Exercise goal:
Copy out exactly, from the entries that follow, the line holding "pyautogui.moveTo(601, 281)", the line holding "# Switch over", and all lines between them, but no pictures.

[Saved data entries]
________

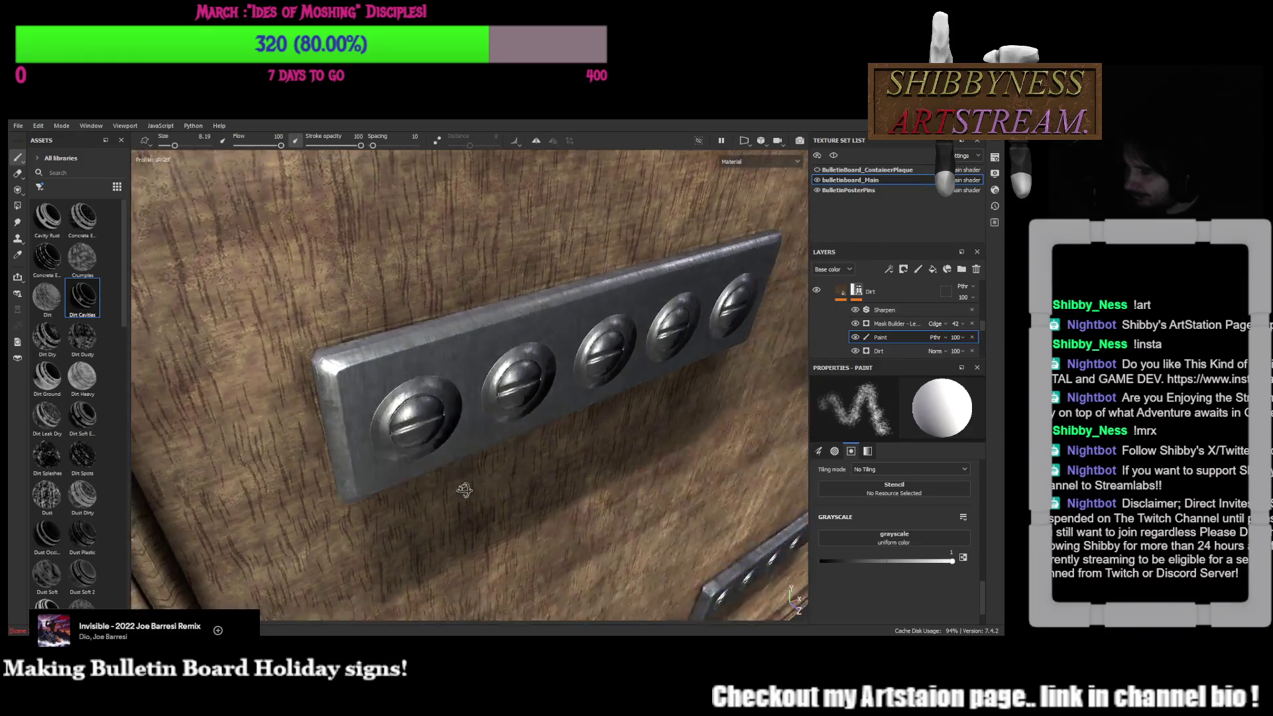
# Enable height on the Dirt fill layer and set it to about 0.1615 for surface relief
pyautogui.keyDown('alt'); pyautogui.moveTo(566, 458); pyautogui.dragTo(418, 389); pyautogui.keyUp('alt')
pyautogui.moveTo(199, 189)
pyautogui.mouseDown()
pyautogui.moveTo(368, 368)
pyautogui.moveTo(468, 328)
pyautogui.mouseUp()
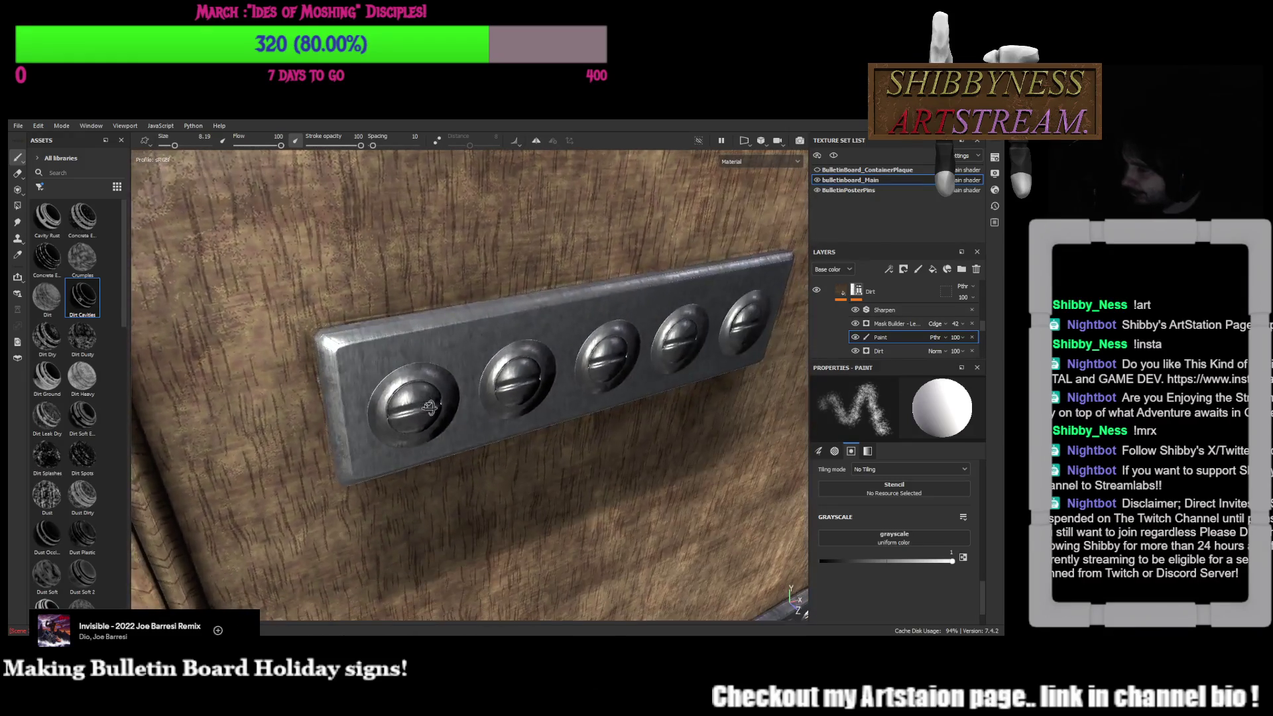
pyautogui.click(870, 292)
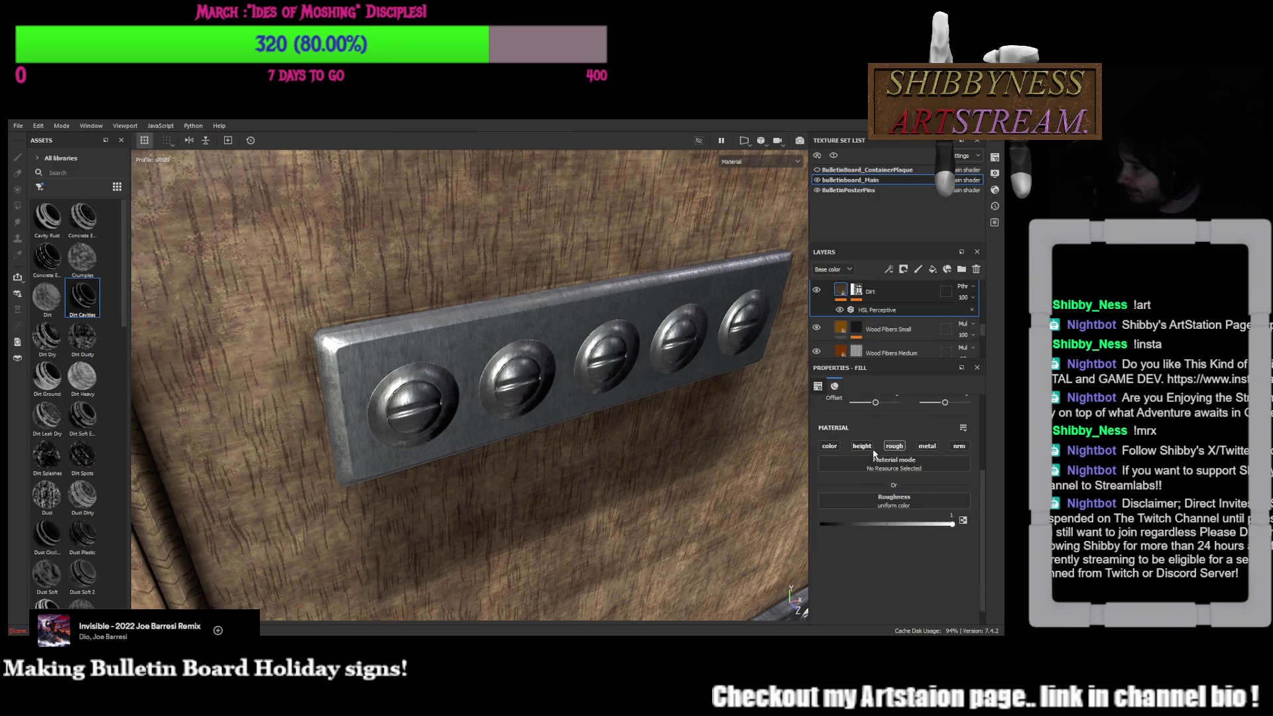
pyautogui.click(862, 446)
pyautogui.keyDown('alt'); pyautogui.moveTo(538, 466); pyautogui.dragTo(687, 447); pyautogui.keyUp('alt')
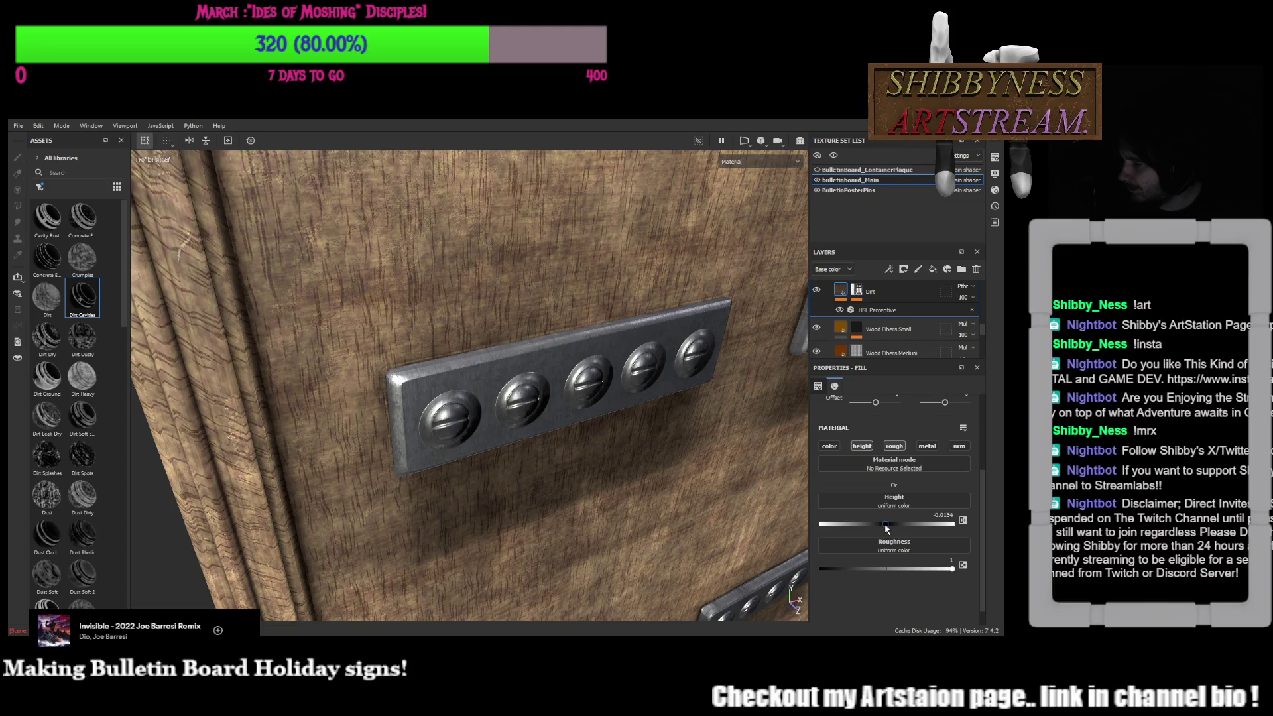
pyautogui.moveTo(885, 527); pyautogui.dragTo(894, 532)
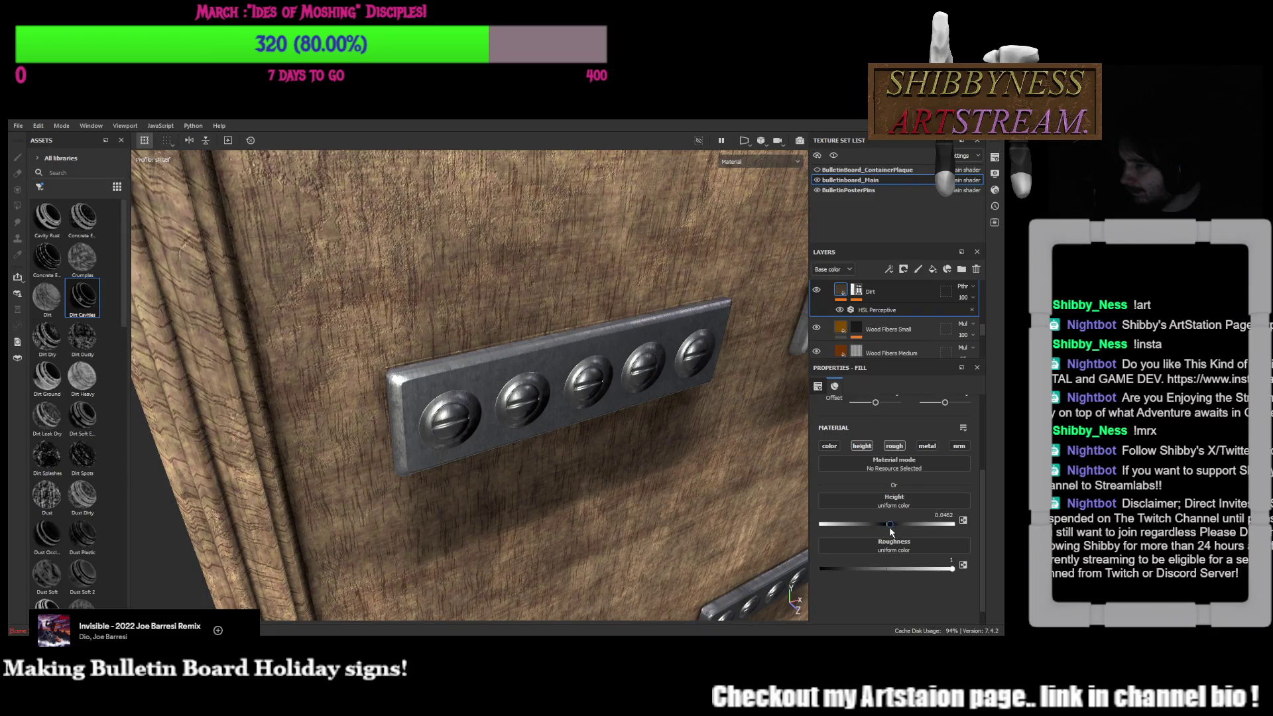
pyautogui.moveTo(893, 533); pyautogui.dragTo(898, 533)
# Orbit the board to inspect the plaques and the whole surface at an angle
pyautogui.moveTo(766, 526)
pyautogui.keyDown('alt'); pyautogui.mouseDown()
pyautogui.moveTo(602, 428)
pyautogui.moveTo(602, 282)
pyautogui.mouseUp(); pyautogui.keyUp('alt')
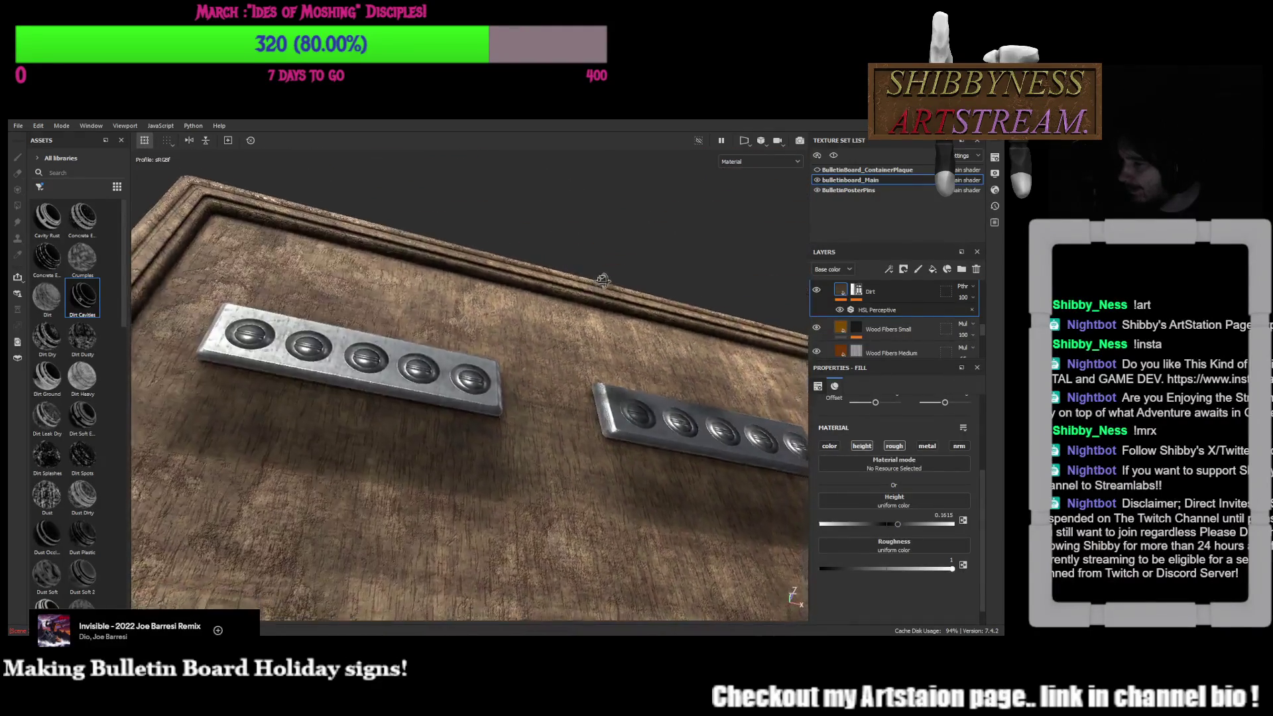
pyautogui.moveTo(601, 281)
pyautogui.keyDown('alt'); pyautogui.mouseDown()
pyautogui.moveTo(666, 301)
pyautogui.moveTo(644, 460)
pyautogui.moveTo(267, 417)
pyautogui.moveTo(502, 473)
pyautogui.moveTo(710, 396)
pyautogui.mouseUp(); pyautogui.keyUp('alt')
pyautogui.scroll(3, 266, 416)
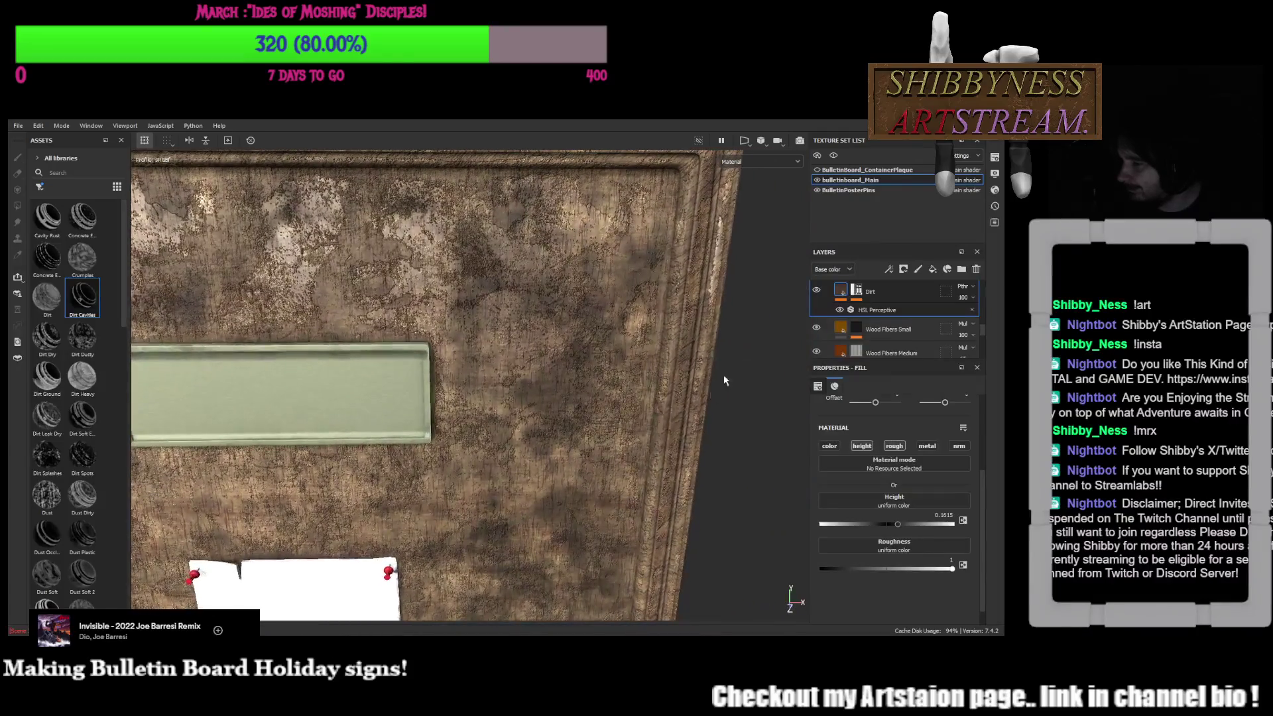
pyautogui.scroll(-3, 711, 396)
pyautogui.moveTo(711, 397)
pyautogui.keyDown('alt'); pyautogui.mouseDown()
pyautogui.moveTo(504, 307)
pyautogui.moveTo(654, 325)
pyautogui.moveTo(723, 530)
pyautogui.moveTo(759, 559)
pyautogui.moveTo(720, 549)
pyautogui.mouseUp(); pyautogui.keyUp('alt')
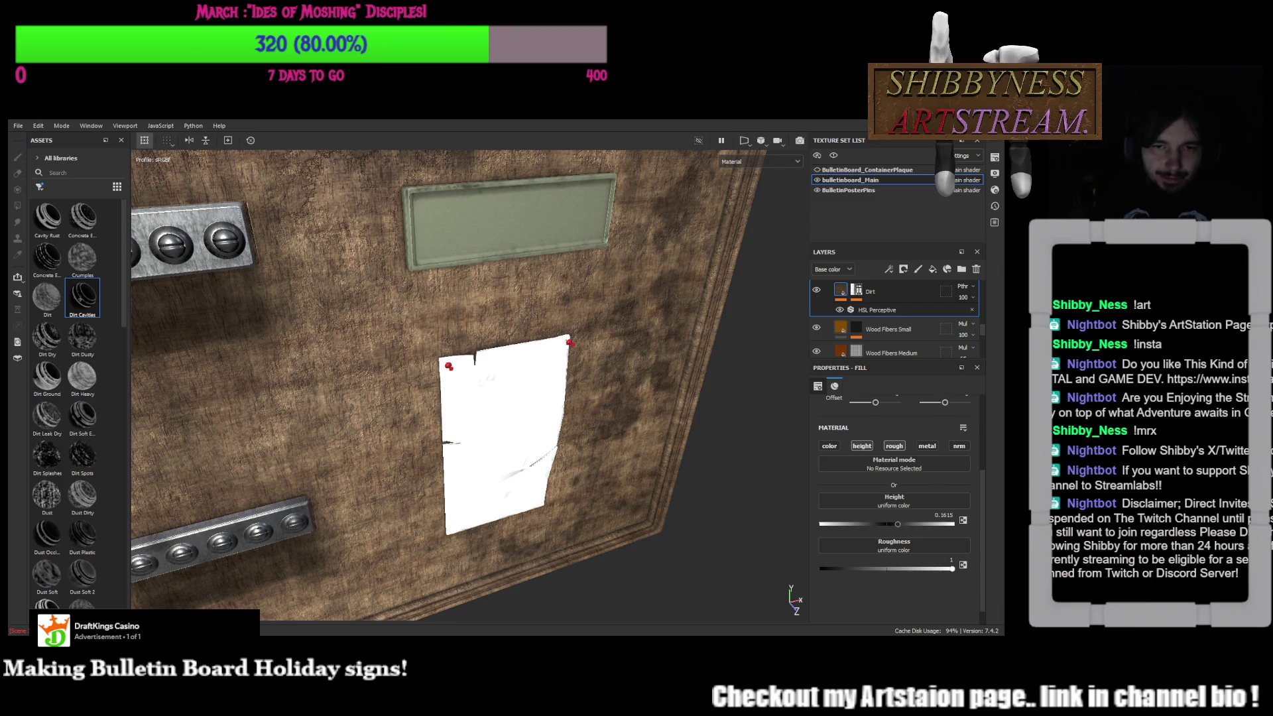
# Switch over to the holiday poster document in Photoshop
pyautogui.press('alt+Tab')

________

Task response:
pyautogui.moveTo(601, 281)
pyautogui.keyDown('alt'); pyautogui.mouseDown()
pyautogui.moveTo(666, 301)
pyautogui.moveTo(644, 460)
pyautogui.moveTo(267, 417)
pyautogui.moveTo(502, 473)
pyautogui.moveTo(710, 396)
pyautogui.mouseUp(); pyautogui.keyUp('alt')
pyautogui.scroll(3, 266, 416)
pyautogui.scroll(-3, 711, 396)
pyautogui.moveTo(711, 397)
pyautogui.keyDown('alt'); pyautogui.mouseDown()
pyautogui.moveTo(504, 307)
pyautogui.moveTo(654, 325)
pyautogui.moveTo(723, 530)
pyautogui.moveTo(759, 559)
pyautogui.moveTo(720, 549)
pyautogui.mouseUp(); pyautogui.keyUp('alt')
# Switch over to the holiday poster document in Photoshop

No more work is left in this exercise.